→ **Extracted text**
Begin

Mr Attorney, Ladies and Gentlemen.

I acknowledge the traditional owners of the Kulin nation here in Melbourne and pay respects to all their descendants.

I thank you Mr Attorney for having appointed me to chair the committee for the National Human Rights Consultation. It has been a rare privilege to gain such an in-depth overview of the thinking and commitments of our fellow Australians about human rights and responsibilities.

I thank my fellow committee members Mary Kostakidis, Tammy Williams, Mick Palmer and also Philip Flood who have come to know foibles that not even I knew I had. It has been a delight to share the public trust with them and to wrestle with the many questions we have had to consider while sifting the mounds of submissions and hearing the heartfelt pleas of our fellow citizens the length and breadth of this great land of ours.

Together we spent four months traversing this land, from Christmas Island to Palm Island, from Yirrkala to Devonport. Neither did we miss the Centre, attending community roundtables in Coober Pedy, Mintabie, Kalgoorlie, Charleville, Alice Springs and Santa Teresa. Thousands of concerned citizens came and spent time with us, sharing their views on how we might better protect human rights in Australia.

People with wildly divergent opinions about social, moral, political and legal questions came and had their say. Only once did a participant abuse the audience. The respect and tolerance we show each other in the public domain is one of the great things about Australia. I doubt there are many other countries where these community roundtables could have been conducted so peacefully.

Our three days of public hearings in the Great Hall of Parliament House in Canberra featured a diverse range of Australians agitating the big questions of this National Human Rights Consultation — including whether we need an Australian Human Rights Act. Never before has a public consultation generated so much interest: the Committee received more than 35,000 submissions.

We were attentive to those who sought us out — at a community roundtable, on the online forum, on Facebook, at the public hearings or through submissions. We also commissioned detailed research with focus groups, a national telephone survey, and devolved consultations with some of Australia's most vulnerable people.

End

→ **Given entries**
Begin

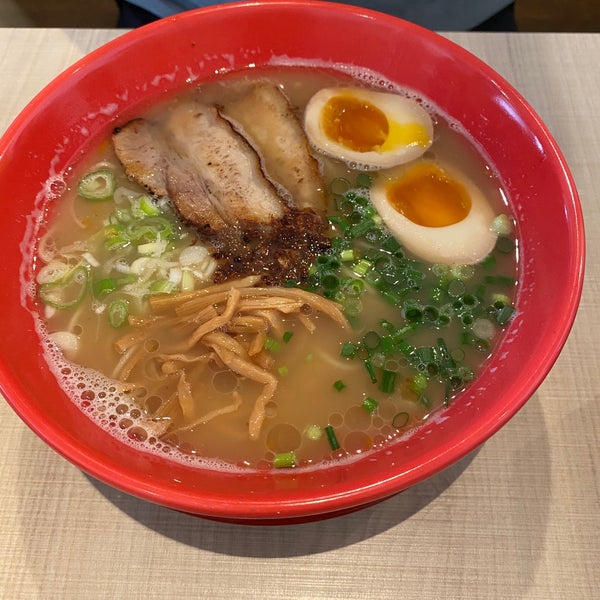
You are a GUI agent. You are given a task and a screenshot of the screen. Output one action in this format:
    pyautogui.click(x=<x>, y=<y>)
    Task: Click on the red round bowl edge
    This screenshot has height=600, width=600.
    Given the screenshot: What is the action you would take?
    pyautogui.click(x=336, y=491)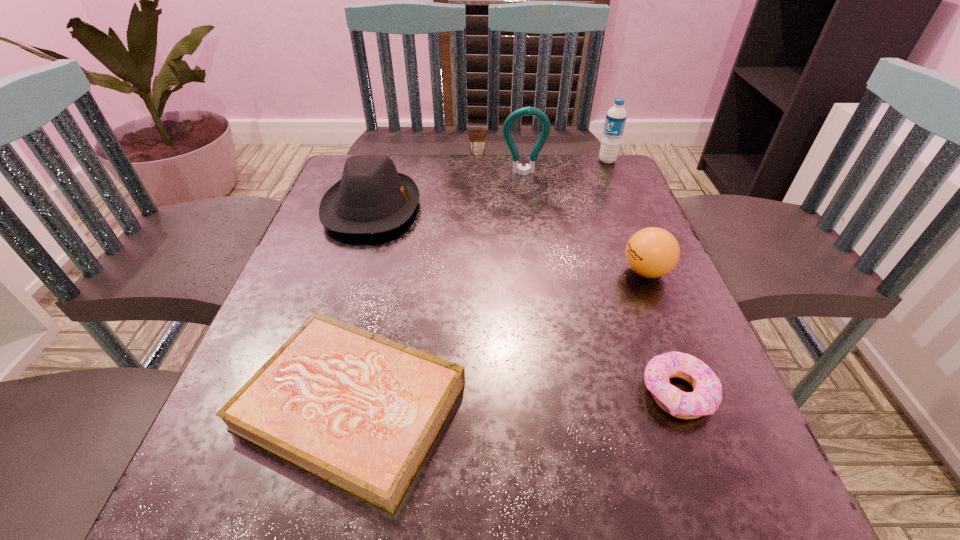
What are the coordinates of `free spot between the hardback book and the bottle opener` in the screenshot? It's located at (438, 289).

Find the location of a particular element. The width and height of the screenshot is (960, 540). free spot between the water bottle and the bottle opener is located at coordinates (565, 167).

The image size is (960, 540). I want to click on vacant region between the fourth farthest object and the doughnut, so click(x=661, y=332).

Point out which object is positioned as the second nearest to the farthest object. Please provide its 2D coordinates. Your answer should be formatted as a tuple, i.e. [(x, y)], where the tuple contains the x and y coordinates of a point satisfying the conditions above.

[(652, 252)]

Where is `object identified as the closest to the fourth farthest object`? object identified as the closest to the fourth farthest object is located at coordinates (707, 391).

Locate an element on the screen. free spot that satisfies the following two spatial constraints: 1. at the jaws of the doughnut; 2. on the right side of the second farthest object is located at coordinates (555, 393).

At what (x,y) coordinates should I click in order to perform the action: click on blank space that satisfies the following two spatial constraints: 1. on the label of the water bottle; 2. at the jaws of the third object from left to right. Please return your answer as a coordinate pair (x, y). Image resolution: width=960 pixels, height=540 pixels. Looking at the image, I should click on (612, 173).

Where is `free point that satisfies the following two spatial constraints: 1. at the jaws of the bottle opener; 2. on the right side of the doughnut`? free point that satisfies the following two spatial constraints: 1. at the jaws of the bottle opener; 2. on the right side of the doughnut is located at coordinates click(555, 393).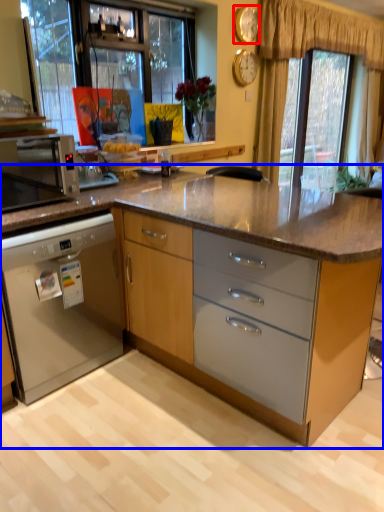
Question: Among these objects, which one is farthest to the camera, clock (highlighted by a red box) or cabinetry (highlighted by a blue box)?

Choices:
 (A) clock
 (B) cabinetry

Answer: (A)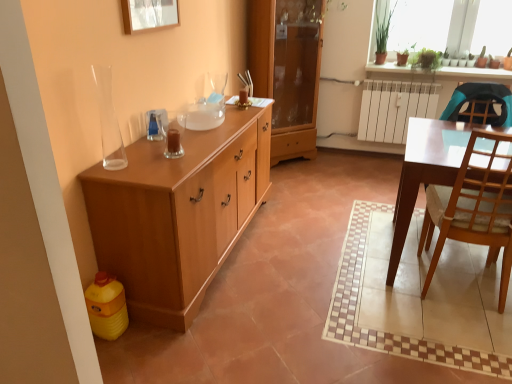
Question: Considering the relative sizes of green leafy plant at upper right, which appears as the 2th houseplant when viewed from the right, and light brown wood cabinet at left, positioned as the 2th cabinetry in back-to-front order, in the image provided, is green leafy plant at upper right, which appears as the 2th houseplant when viewed from the right, bigger than light brown wood cabinet at left, positioned as the 2th cabinetry in back-to-front order,?

Choices:
 (A) no
 (B) yes

Answer: (A)

Question: From the image's perspective, does green leafy plant at upper right, which appears as the 2th houseplant when viewed from the right, appear higher than light brown wood cabinet at left, positioned as the 2th cabinetry in back-to-front order?

Choices:
 (A) no
 (B) yes

Answer: (B)

Question: Does green leafy plant at upper right, the first houseplant when ordered from left to right, appear on the left side of light brown wood cabinet at left, positioned as the 2th cabinetry in back-to-front order?

Choices:
 (A) no
 (B) yes

Answer: (A)

Question: From a real-world perspective, is green leafy plant at upper right, the first houseplant when ordered from left to right, located higher than light brown wood cabinet at left, positioned as the 2th cabinetry in back-to-front order?

Choices:
 (A) no
 (B) yes

Answer: (B)

Question: Are green leafy plant at upper right, which appears as the 2th houseplant when viewed from the right, and light brown wood cabinet at left, positioned as the 2th cabinetry in back-to-front order, far apart?

Choices:
 (A) yes
 (B) no

Answer: (A)

Question: Could you tell me if green leafy plant at upper right, the first houseplant when ordered from left to right, is facing light brown wood cabinet at left, which is the first cabinetry in front-to-back order?

Choices:
 (A) no
 (B) yes

Answer: (A)

Question: Are light brown wood cabinet at left, which is the first cabinetry in front-to-back order, and wooden cabinet at center, the 2th cabinetry in the front-to-back sequence, located far from each other?

Choices:
 (A) yes
 (B) no

Answer: (A)

Question: From a real-world perspective, is light brown wood cabinet at left, which is the first cabinetry in front-to-back order, physically above wooden cabinet at center, the 2th cabinetry in the front-to-back sequence?

Choices:
 (A) no
 (B) yes

Answer: (A)

Question: Would you say light brown wood cabinet at left, positioned as the 2th cabinetry in back-to-front order, contains wooden cabinet at center, positioned as the 1th cabinetry in back-to-front order?

Choices:
 (A) yes
 (B) no

Answer: (B)

Question: Is light brown wood cabinet at left, which is the first cabinetry in front-to-back order, outside wooden cabinet at center, the 2th cabinetry in the front-to-back sequence?

Choices:
 (A) no
 (B) yes

Answer: (B)

Question: Does light brown wood cabinet at left, which is the first cabinetry in front-to-back order, have a greater width compared to wooden cabinet at center, the 2th cabinetry in the front-to-back sequence?

Choices:
 (A) no
 (B) yes

Answer: (B)

Question: Is light brown wood cabinet at left, which is the first cabinetry in front-to-back order, at the left side of wooden cabinet at center, the 2th cabinetry in the front-to-back sequence?

Choices:
 (A) no
 (B) yes

Answer: (B)

Question: Is green matte plant at upper right, positioned as the second houseplant in left-to-right order, wider than green leafy plants at upper right?

Choices:
 (A) no
 (B) yes

Answer: (B)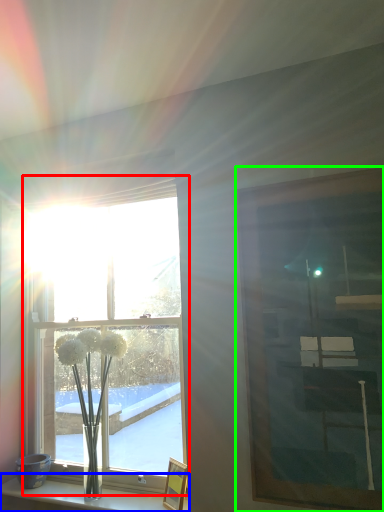
Question: Which is farther away from window (highlighted by a red box)? shelf (highlighted by a blue box) or picture frame (highlighted by a green box)?

Choices:
 (A) shelf
 (B) picture frame

Answer: (B)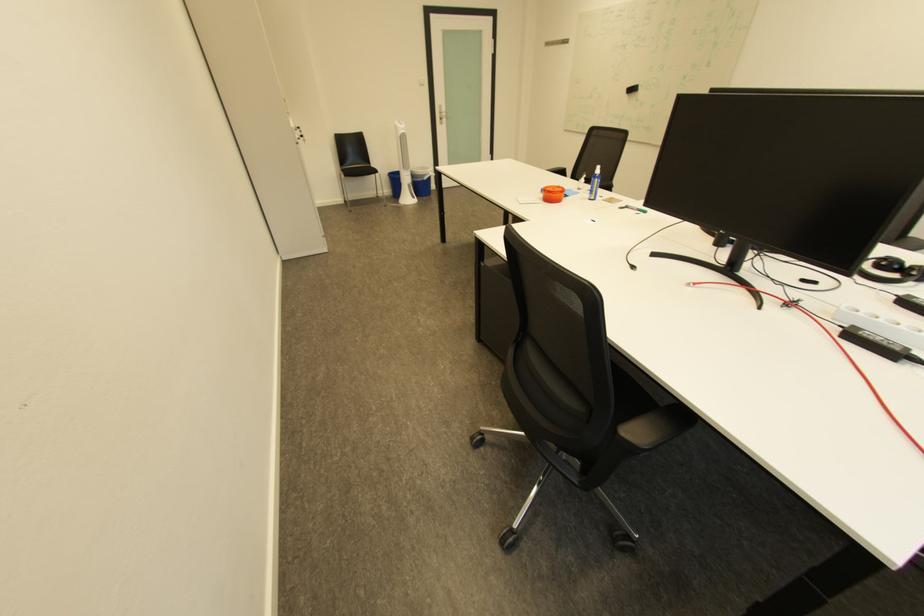
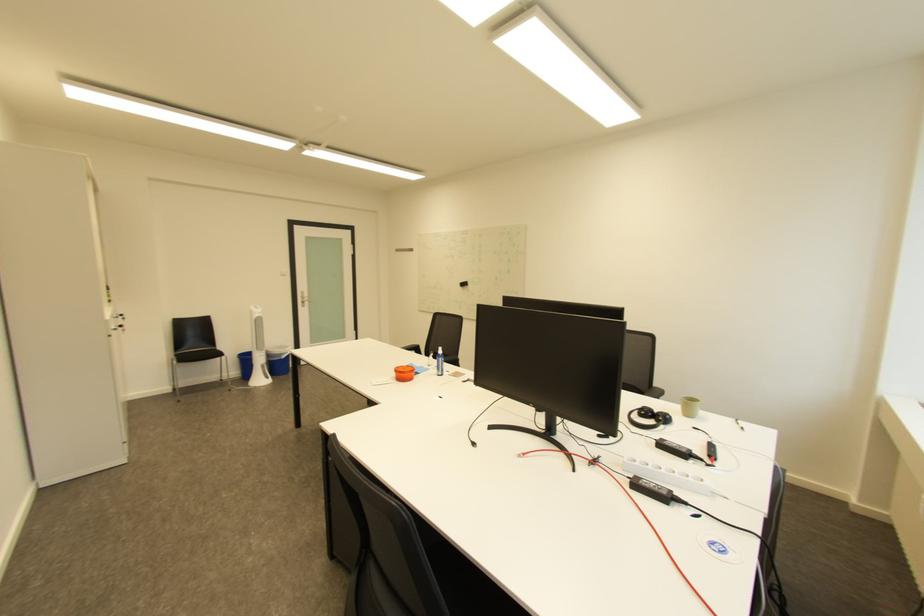
Find the pixel in the second image that matches point 301,130 in the first image.

(116, 322)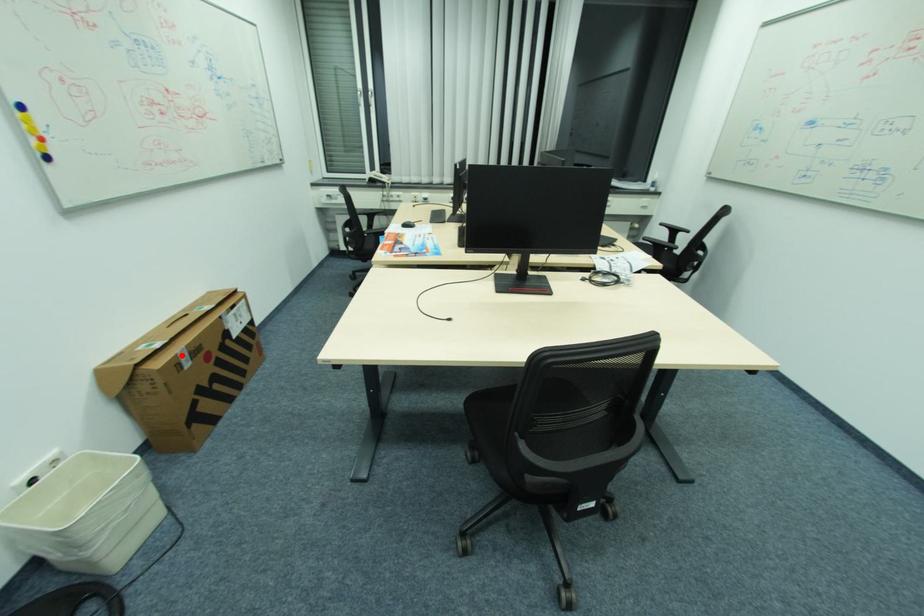
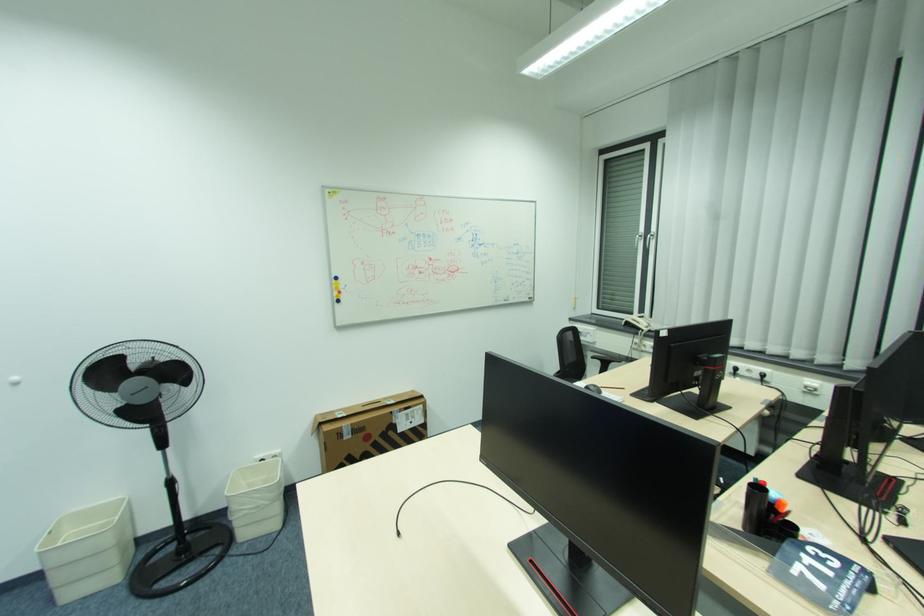
Question: I am providing you with two images of the same scene from different viewpoints. Given a red point in image1, look at the same physical point in image2. Is it:

Choices:
 (A) Closer to the viewpoint
 (B) Farther from the viewpoint

Answer: (B)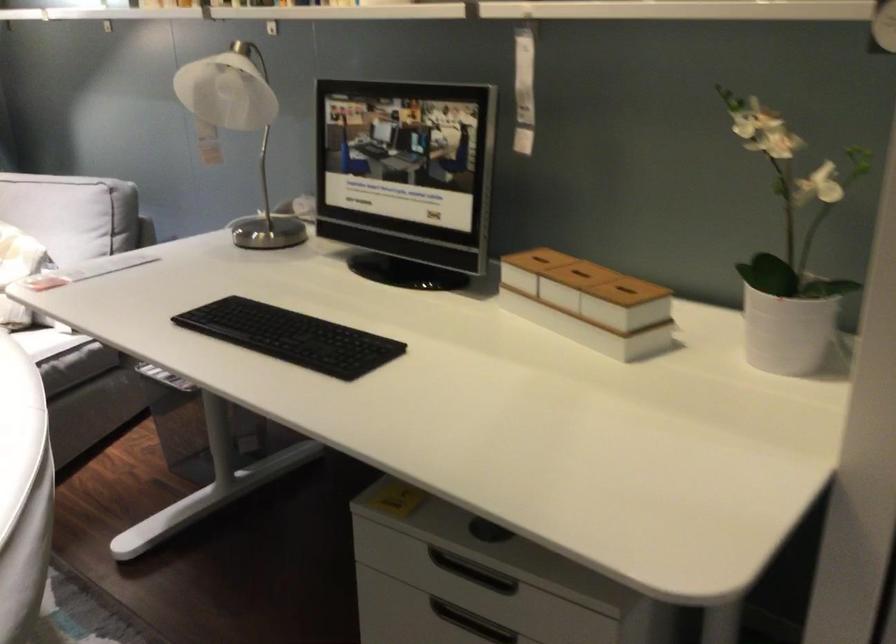
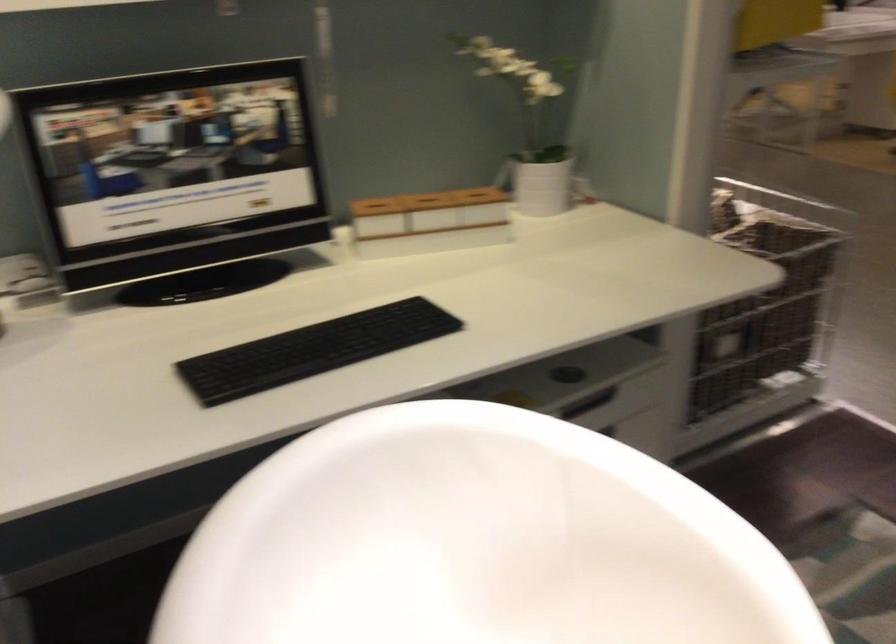
Find the pixel in the second image that matches (x=622, y=283) in the first image.

(474, 193)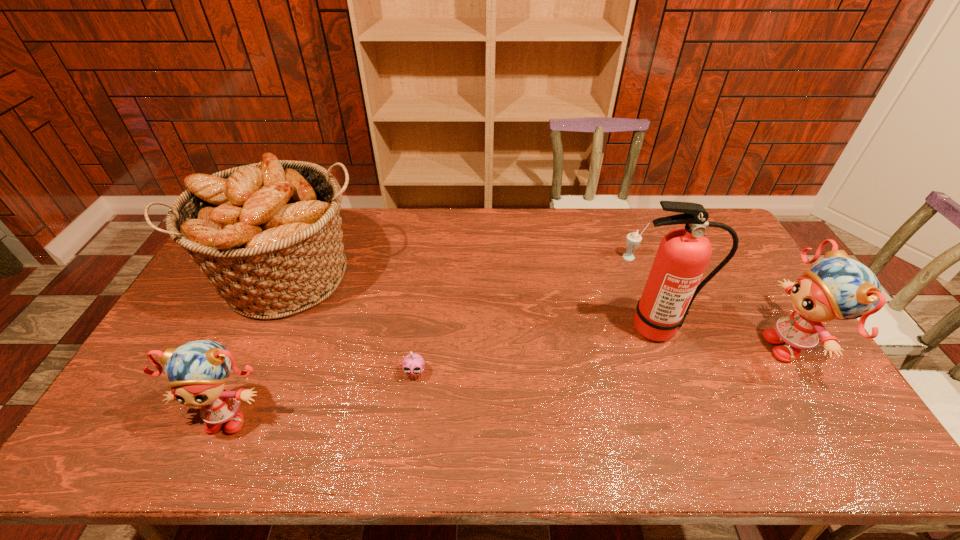
Identify the location of object at the far left corner. (268, 235).

At what (x,y) coordinates should I click in order to perform the action: click on object that is at the near left corner. Please return your answer as a coordinate pair (x, y). Image resolution: width=960 pixels, height=540 pixels. Looking at the image, I should click on (197, 371).

You are a GUI agent. You are given a task and a screenshot of the screen. Output one action in this format:
    pyautogui.click(x=<x>, y=<y>)
    Task: Click on the object present at the near right corner
    
    Given the screenshot: What is the action you would take?
    pyautogui.click(x=837, y=287)

Image resolution: width=960 pixels, height=540 pixels. I want to click on free spot at the far edge of the desktop, so click(380, 235).

This screenshot has height=540, width=960. I want to click on vacant space at the near edge, so click(665, 411).

Where is `vacant area at the right edge`? Image resolution: width=960 pixels, height=540 pixels. vacant area at the right edge is located at coordinates (737, 335).

Where is `free space at the near right corner`? The image size is (960, 540). free space at the near right corner is located at coordinates (806, 394).

The height and width of the screenshot is (540, 960). I want to click on empty location between the third shortest object and the fifth shortest object, so click(261, 345).

Locate an element on the screen. The height and width of the screenshot is (540, 960). free spot between the fifth tallest object and the third object from left to right is located at coordinates (523, 315).

Locate an element on the screen. This screenshot has height=540, width=960. vacant space in between the shortest object and the tallest object is located at coordinates (x=537, y=350).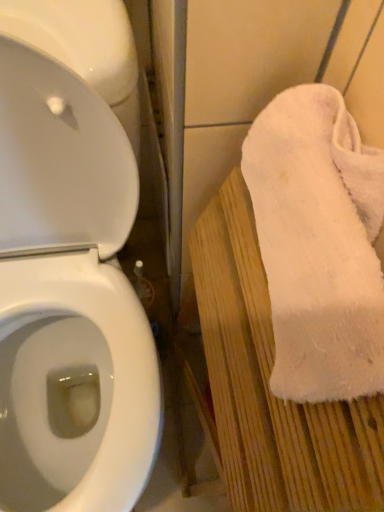
Find the location of a particular element. The image size is (384, 512). white soft towel at right is located at coordinates (269, 387).

The image size is (384, 512). Describe the element at coordinates (269, 387) in the screenshot. I see `white soft towel at right` at that location.

At what (x,y) coordinates should I click in order to perform the action: click on white soft towel at right. Please return your answer as a coordinate pair (x, y). Image resolution: width=384 pixels, height=512 pixels. Looking at the image, I should click on (269, 387).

End

→ **What you will do**
A) Check the speech on the National Human Rights Consultation against these statements: (i) the committee received more than 35,000 submissions; (ii) the public hearings in Canberra ran for five days; (iii) participants abused the audience on several occasions. Mark each yes or no and quote the words that settle it.
B) Write the next few paragraphs of the speech on the National Human Rights Consultation, picking up after its final sentence and keeping the speaker's voice.

→ **Answer set**
A)
(i) Yes: "the Committee received more than 35,000 submissions."
(ii) No: "Our three days of public hearings in the Great Hall of Parliament House in Canberra"
(iii) No: "Only once did a participant abuse the audience."

B)
Mary, Tammy, Mick, and I had obviously been chosen because we are Australians with very different backgrounds and perspectives. We started with our differences, and we still have some. The government entrusted us to feed back what we heard from the Australian community. This we have tried to do.

We came to the task confident that Australia is a nation that prides itself on 'the fair go' but knowing that much could be done to improve human rights — especially the human rights of people who ‘fall between the cracks' in our egalitarian society.

We knew our task was politically charged because many citizens wanted to focus on the question of whether we should have a federal Human Rights Act. The Coalition parties were opposed. The Labor Party was divided. The majority of those attending community roundtables favoured a Human Rights Act, and 87.4 per cent of those who presented submissions to the Committee and expressed a view on the question supported such an Act: 29,153 out of 33,356. In the national telephone survey of 1200 people, 57 per cent expressed support for a Human Rights Act, 30 per cent were neutral, and only 14 per cent were opposed.

There was disagreement among members of the Committee about the need for and usefulness and desirability of a Human Rights Act. But, on the weight of all the views expressed, the Committee, persuaded of the need for such an Act, has recommended one which applies only to the Commonwealth and not to the States and Territories. Victoria and the ACT already have such measures in place.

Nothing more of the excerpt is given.